In one type of conventional gas defrost system, super-heated gaseous refrigerant is periodically channeled directly from the compressor output into one or more selected evaporator coils for melting the frost accumulated on the coils. Examples of such systems are shown in U.S. Pat. No. 3,138,007 to Friedman, et al. and U.S. Pat. No. 3,150,498 to Blake. Other conventional gas defrost systems remove the super abundance of sensible heat from the compressor discharge gas so that the defrost gas conveyed to a selected evaporator to be defrosted is at or close to the saturation temperature of the refrigerant. Examples of such systems are shown in U.S. Pat. No. 2,895,306 to Latter and U.S. Pat. No. 3,343,375 to Quick. Still, other prior art systems remove both super heat and latent heat from the defrosting refrigerant so that only condensed liquid refrigerant is conveyed to the evaporator to be defrosted such as disclosed in U.S. Pat. No. 3,195,321 to Decker, et al. Another type of system increases the heat content of the defrost gas by means of external electric heaters and the like such as disclosed in U.S. Pat. No. 3,145,602 to Beckwith.
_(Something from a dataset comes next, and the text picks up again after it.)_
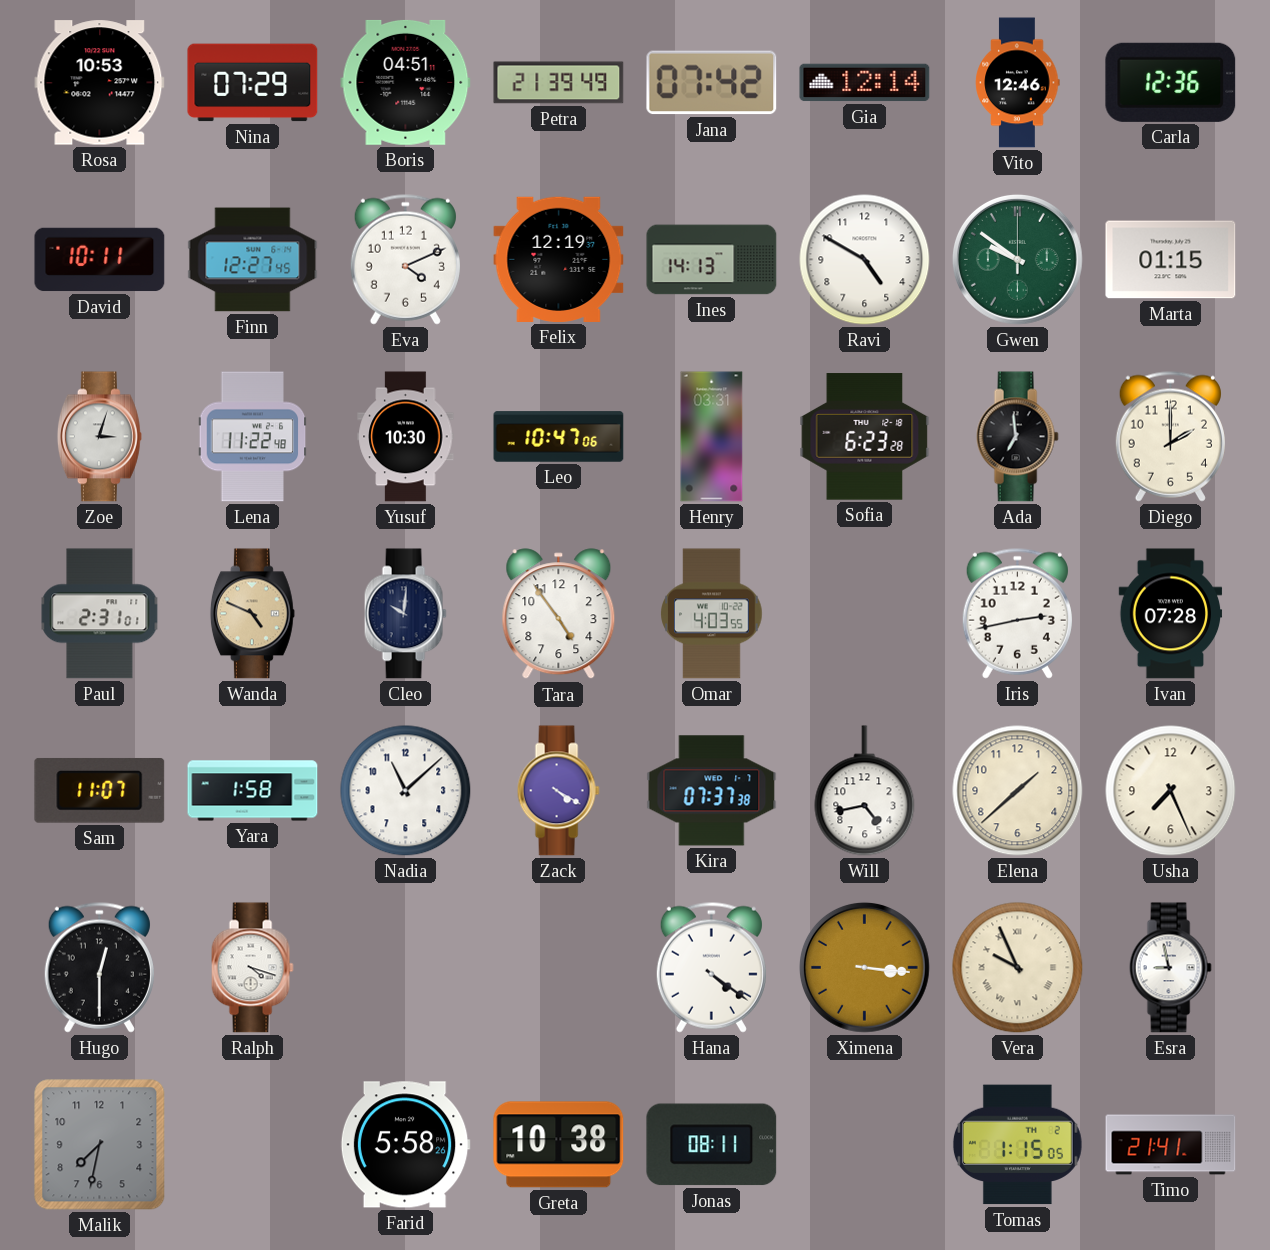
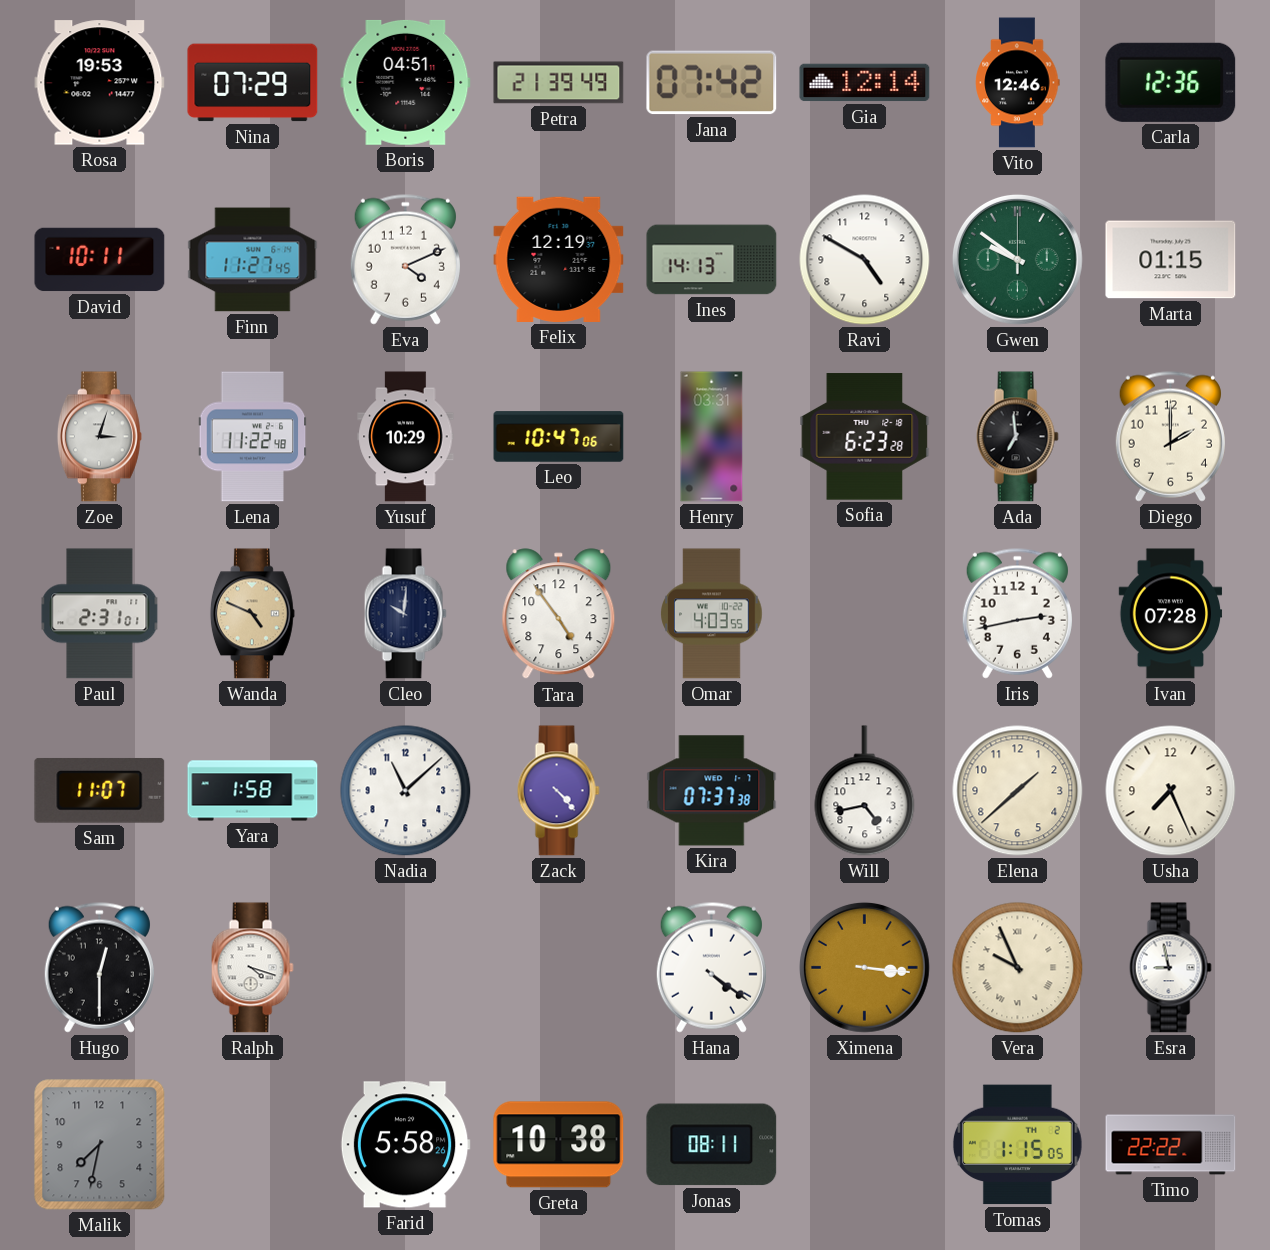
Rosa: 10:53 -> 19:53
Finn: 12:27 -> 11:27
Yusuf: 10:30 -> 10:29
Zack: 4:20 -> 4:23
Timo: 21:41 -> 22:22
During the operation of such gas defrost systems, the refrigeration cycle is temporarily deactivated and hot gases are then fed through the evaporator coils for defrosting such coils. After the evaporator coils have been sufficiently defrosted, the flow of the gaseous refrigerant is cut off and the evaporator coils are immediately returned to a refrigeration cycle of operation.
Another technique for taking advantage of the heat to be dissipated by the hot gaseous refrigerant is the utilization of a heat recovery coil such as shown in U.S. Pat. No. 4,123,914 to Arthur Perez and Edward Bowman, which patent is assigned to the same assignee as the present application and is hereby incorporated by reference. Such a heat recovery coil allows for extraction of heat from the gaseous refrigerant flowing out of the compressor before entering the remote condenser. Such extracted heat then can be utilized for heating the interior of the building where the refrigeration system is employed. Similar types of systems are disclosed in U.S. Pat. No. 3,905,202 to Taft, et al. and No. 4,012,921 to Willitts, et al. These last two patents also disclose the utilization of gas defrost mechanisms within the refrigeration systems.
In the utilization of such refrigeration systems, significant attention has been given, especially in recent years, to improving the power efficiency of the systems. The previously noted patents to Perez, et al. U.S. Pat. No. (4,123,914), Taft, et al. and Willitts, et al. all discuss various different techniques for attempting to improve the operation of a refrigeration system. In large installations, such as supermarkets, there are typically large number of refrigerated display cases and hence, typically a plurality of compressors are employed in order to satisfy the heavy refrigeration load under certain conditions, such as during the warmer portions of the year. The efficiency of the compressors is dependent upon the compression ratio of the discharge side of the compressor to the suction side of the compressor. Thus, by reducing the head pressure at the compressor discharge, the efficiency of operation of the compressor can be increased.